I don't think he's been denied anything he has asked for, unless he's asked for a medal for killing his fellow soldiers.

All is going just the way Hasan wants it to go. Or did you mean to say that the victims and their families were denied a speedy trial?

I don't see how that can be done within the confines of Due Process. He's not going to be taken out back to be shot or anything like that, no matter how angry anyone is about the time taken. High-profiles cases usually take a long time.

JMHO.

Pterodactyl

(1,687 posts)
7. I think the victims and defendants both deserve speedy trials.
Wed Aug 7, 2013, 10:10 PM
Aug 2013

The surviving Tsarnaev brother is going to be the same thing. They're going to spend forever figuring out how many lawyers can dance on the head of a pin and it'll go on and on and on.

freshwest

(53,661 posts)
8. IAT. That would be nice. But he's not being denied anything, IHMO. It's been Cadillac all the way.
Wed Aug 7, 2013, 10:29 PM
Aug 2013

I wasn't that fond of Cadillacs. Just sayin'

freshwest

(53,661 posts)
6. Thanks for the update and the link. It answers the question I had about this man:
Wed Aug 7, 2013, 12:35 PM
Aug 2013
The prosecution was led by Col. Michael Mulligan, one of the Army’s most aggressive and skillful lawyers. In 2005, he successfully prosecuted Hasan Akbar, an Army sergeant who was convicted and sentenced to death in a grenade attack on his own camp in Kuwait in 2003, though that case remains on appeal.

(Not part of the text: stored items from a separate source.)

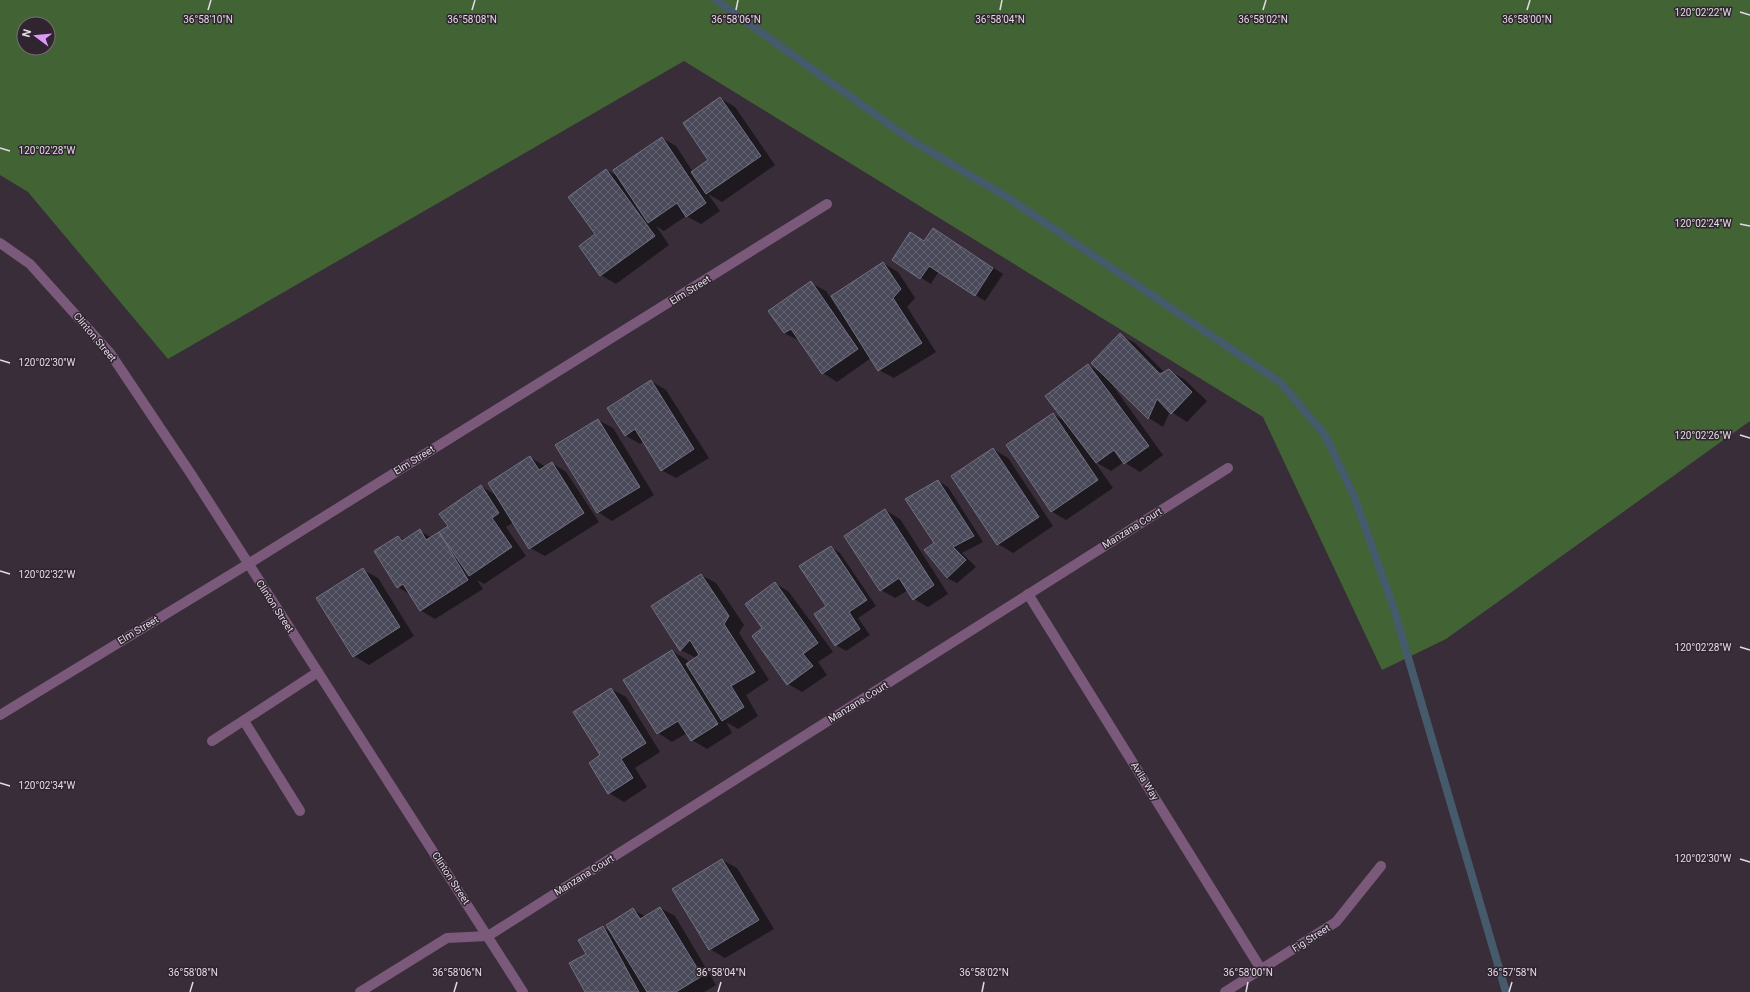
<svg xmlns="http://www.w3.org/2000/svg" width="1750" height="992" font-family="Roboto,sans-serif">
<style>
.green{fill:#426434;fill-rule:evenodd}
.shadow{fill:#0007}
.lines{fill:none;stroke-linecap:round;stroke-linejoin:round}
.stream{stroke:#455a6a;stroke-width:8}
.building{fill:url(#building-cross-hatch);stroke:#707183}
.minor{stroke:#7a597a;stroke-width:10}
.ticks{fill:none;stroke:#e3dbe4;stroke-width:1.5}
.labels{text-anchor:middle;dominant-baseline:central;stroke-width:3;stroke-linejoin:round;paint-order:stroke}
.street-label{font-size:10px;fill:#e3dbe4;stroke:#2f2430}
.ticks-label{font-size:10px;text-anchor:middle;fill:#e3dbe4;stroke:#2f2430;stroke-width:3;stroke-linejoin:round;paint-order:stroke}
</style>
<defs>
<pattern id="building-cross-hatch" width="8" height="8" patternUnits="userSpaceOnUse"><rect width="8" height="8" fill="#49495a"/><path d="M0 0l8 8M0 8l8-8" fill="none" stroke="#636372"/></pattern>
</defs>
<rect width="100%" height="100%" fill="#392d3a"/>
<path class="green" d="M0,0h1750v421l-304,218 -64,31 -119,-253 -579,-356 -516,298 -140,-167 -28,-17zM24,24h24v24h-24z"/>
<g class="shadow">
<polygon points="720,98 735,107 775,165 722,202 708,194 720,211 701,224 686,216 664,231 656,226 669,245 616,284 601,275 596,235 606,170 619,177 662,138 676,146 693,172 710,160"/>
<polygon points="943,235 1003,274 985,301 939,271 931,284 893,260 925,242"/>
<polygon points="883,263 898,272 915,298 907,307 936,352 894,378 879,370 871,358 837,382 823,373 800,341 784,333 811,283 826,291 840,312"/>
<polygon points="1120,335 1135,343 1165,373 1169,371 1184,379 1207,401 1187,422 1170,411 1163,427 1149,418 1106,376 1163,455 1140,472 1124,462 1111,471 1094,461 1113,488 1066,520 1051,511 1053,414 1066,422 1088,365 1103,374"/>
<polygon points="651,381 666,390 709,458 676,478 661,470 644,441 640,444 625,435"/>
<polygon points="598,420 613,428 654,495 612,521 598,512"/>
<polygon points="993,449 1008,458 1053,526 1013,553 998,544"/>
<polygon points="530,457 546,467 552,463 566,472 599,522 545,556 530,548 514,522 506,527 526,556 484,584 477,580 483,589 435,619 420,610 411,595 398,587 398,537 404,540 420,531 432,538 440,533 449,527 481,486 497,496"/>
<polygon points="938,481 948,487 983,542 962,553 976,567 957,583 947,578 935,543"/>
<polygon points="885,510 900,519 948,594 928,607 914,599 908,590 895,598 881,590"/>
<polygon points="831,547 840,553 876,606 858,618 870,635 846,651 836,645 827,607"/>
<polygon points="363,570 378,578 414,636 369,665 354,656"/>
<polygon points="701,575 716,583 744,625 739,633 769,680 746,695 758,716 738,729 726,722 732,733 707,749 692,740 687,733 672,742 658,733 672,651 687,660 689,663 696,658 681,650 653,607"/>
<polygon points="775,583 789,592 833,652 818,662 827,675 802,692 788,684 764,629"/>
<polygon points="611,689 626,697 660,752 635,768 647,787 624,802 609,793 602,756"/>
<polygon points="722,860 737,868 774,929 725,958 710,949 674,889"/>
<polygon points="660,908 675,916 716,985 704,992 586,992 587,954 603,927 612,933 633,910 645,916"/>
</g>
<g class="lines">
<polyline class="stream" points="716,0 911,140 1007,197 1280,382 1325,435 1354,496 1393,606 1506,992"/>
</g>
<g class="building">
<polygon points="720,97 761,156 706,194 691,172 708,160 683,123"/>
<polygon points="662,137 706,203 686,217 677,203 648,223 613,170"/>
<polygon points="606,169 655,236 600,276 579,246 595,234 568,197"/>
<polygon points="933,228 993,268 975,296 929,266 920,279 892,260 910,232 924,241"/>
<polygon points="883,262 901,289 893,298 922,343 878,371 831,296"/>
<polygon points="811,281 858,349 822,374 791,329 784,333 768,311"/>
<polygon points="1120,333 1160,374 1169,369 1192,392 1171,414 1157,399 1148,419 1091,363"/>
<polygon points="1088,364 1149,446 1124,464 1114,450 1096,463 1045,396"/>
<polygon points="651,380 694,449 661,471 635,429 625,436 607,408"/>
<polygon points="1053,413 1098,480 1051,512 1006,445"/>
<polygon points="598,419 640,487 597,513 555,445"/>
<polygon points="993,448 1039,517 997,545 951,476"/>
<polygon points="530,456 539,470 552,462 584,513 529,549 488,483"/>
<polygon points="938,480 974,536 953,547 966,560 947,578 924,550 934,543 905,499"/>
<polygon points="481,485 499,513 492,518 512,547 469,576 439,532 448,526 439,514"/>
<polygon points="885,509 934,585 913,600 899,578 880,591 844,536"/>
<polygon points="420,529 426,540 439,532 468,580 420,611 403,584 397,588 374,551 398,536 402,541"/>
<polygon points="831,546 867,600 849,612 860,629 835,646 814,614 826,606 799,566"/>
<polygon points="363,568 400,627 353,657 316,598"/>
<polygon points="701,574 729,616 724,624 755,672 731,686 744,707 722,721 686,664 699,655 690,640 680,651 651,606"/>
<polygon points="775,582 818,643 803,654 813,666 787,685 752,636 762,628 745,604"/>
<polygon points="672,650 718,724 691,741 678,721 657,734 623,680"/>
<polygon points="611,688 646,743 621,759 633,778 608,794 589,763 600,755 573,712"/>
<polygon points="722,859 759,920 709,950 672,889"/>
<polygon points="660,907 702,976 676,992 647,992 606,925 633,908 640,919"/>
<polygon points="603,926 639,992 585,992 569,963 586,954 578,940"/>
</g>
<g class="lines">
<g class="minor">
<polyline points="0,243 30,264 110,353 191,474 523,992"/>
<polyline points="1028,594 1261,969"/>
<polyline points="0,715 248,564 827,204"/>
<polyline points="244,721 300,811"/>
<polyline points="212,741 318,672"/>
<polyline points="360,992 447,938 488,936 1228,468"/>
<polyline points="1225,992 1336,922 1381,866"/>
</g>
</g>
<path class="ticks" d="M208,10l3,-10M472,10l3,-10M736,10l2,-10M1000,10l2,-10M1263,10l3,-10M1527,10l3,-10M1740,12l10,3M0,148l10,3M1740,224l10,2M0,360l10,3M1740,435l10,3M0,571l10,3M1740,647l10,3M0,783l10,3M1740,859l10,3M190,992l3,-10M454,992l3,-10M718,992l3,-10M982,992l2,-10M1246,992l2,-10M1509,992l3,-10"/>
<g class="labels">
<g class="street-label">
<text transform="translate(690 290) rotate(-32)">Elm Street</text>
<text transform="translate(95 337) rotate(50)">Clinton Street</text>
<text transform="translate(414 460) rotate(-32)">Elm Street</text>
<text transform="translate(1132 528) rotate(-32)">Manzana Court</text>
<text transform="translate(275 606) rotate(57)">Clinton Street</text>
<text transform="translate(138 630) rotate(-31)">Elm Street</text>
<text transform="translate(858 702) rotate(-32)">Manzana Court</text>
<text transform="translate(1145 781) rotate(58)">Avila Way</text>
<text transform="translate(584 875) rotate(-32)">Manzana Court</text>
<text transform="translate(451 878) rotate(57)">Clinton Street</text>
<text transform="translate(1311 938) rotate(-32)">Fig Street</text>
</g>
</g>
<g class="ticks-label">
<text x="1703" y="16">120°02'22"W</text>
<text x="208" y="23">36°58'10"N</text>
<text x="472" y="23">36°58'08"N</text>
<text x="736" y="23">36°58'06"N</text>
<text x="1000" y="23">36°58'04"N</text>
<text x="1263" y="23">36°58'02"N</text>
<text x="1527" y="23">36°58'00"N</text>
<text x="47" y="154">120°02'28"W</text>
<text x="1703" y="227">120°02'24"W</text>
<text x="47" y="366">120°02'30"W</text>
<text x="1703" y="439">120°02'26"W</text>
<text x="47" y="578">120°02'32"W</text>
<text x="1703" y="651">120°02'28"W</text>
<text x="47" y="789">120°02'34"W</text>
<text x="1703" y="862">120°02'30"W</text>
<text x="193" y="976">36°58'08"N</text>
<text x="457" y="976">36°58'06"N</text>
<text x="721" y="976">36°58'04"N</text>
<text x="984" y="976">36°58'02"N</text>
<text x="1248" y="976">36°58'00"N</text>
<text x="1512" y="976">36°57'58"N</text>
</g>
<g transform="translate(36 36) rotate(286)"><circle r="19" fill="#2f2430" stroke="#776d78"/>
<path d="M0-3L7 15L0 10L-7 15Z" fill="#db99f5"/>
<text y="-6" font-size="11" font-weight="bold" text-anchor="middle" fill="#e3dbe4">N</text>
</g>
</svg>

The article also answered another question I had. The last time the military executed anyone was in 1961, for the rape and attempted murder of an eleven year old girl, which was treated as a capital offense.

And Akbar has not been executed after a decade. I doubt that Hasan will be executed, either. I suspect we will be paying for his caregivers to take care of him the rest of his natural life, which will likely be a very long one.